Plaintiff's Complaint alleges state common law claims against Governor McGreevey for false arrest, false imprisonment, and improper search. (Compl. at 5.) Under N.J.S.A. 59:8-3 and 8-8, a claim brought against a public entity or public employee under the New Jersey Tort Claims Act requires the claimant to file notice of the claim with the public entity within 90 days of the accrual of the cause of action. A cause of action accrues under the New Jersey Tort Claims Act at the time the tort is committed.Torres v. Jersey City Medical Center, 140 N.J.Super. 323, 356 A.2d 75 (1976).

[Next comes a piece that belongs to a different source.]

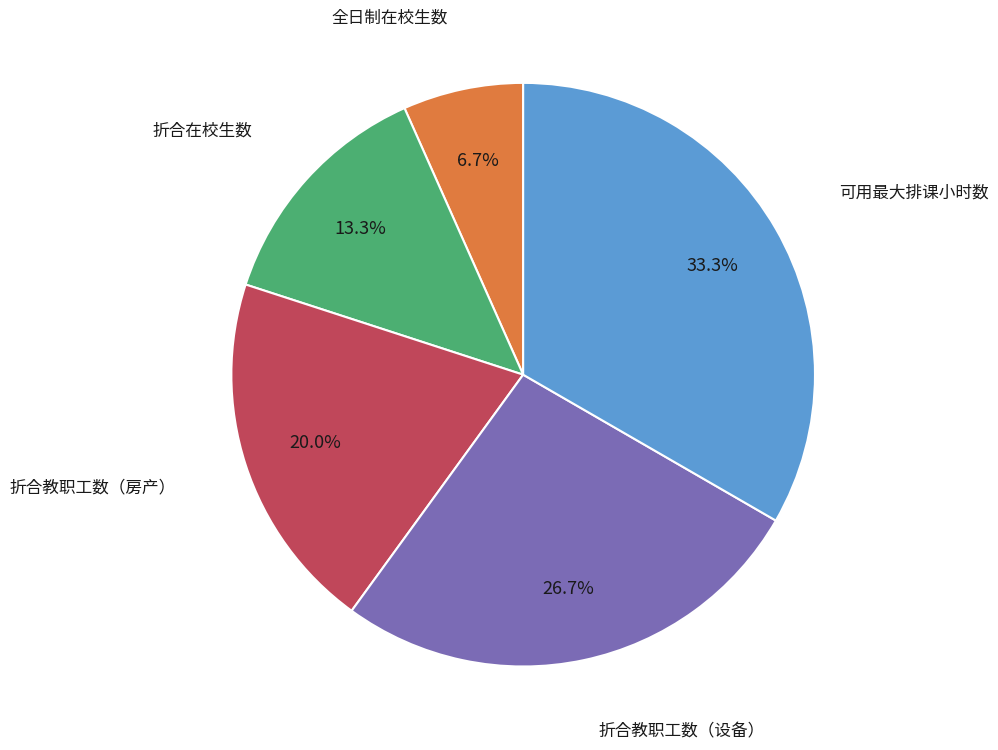

Is there a majority slice in this chart?

No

The Court agrees with Governor McGreevey that Plaintiff has failed to demonstrate compliance with the statute. Plaintiff's claims accrued on April 9, 1991, the date of the alleged tortious conduct, and Plaintiff failed to file notice of his claims with Governor McGreevey within 90 days of accrual as required byN.J.S.A. 59:8-8(a). Plaintiff fails to qualify for the "notice of late claim" exception provided in N.J.S.A. 59:8-9; therefore, to the extent Plaintiff alleges common law tort claims against Governor McGreevey, the Court dismisses those claims as untimely.
V. CONCLUSION
For the foregoing reasons, Governor McGreevey's motion to dismiss Plaintiff's Complaint against him pursuant to Fed.R.Civ.P. 12(b)(6) is hereby granted with prejudice. An appropriate Order follows.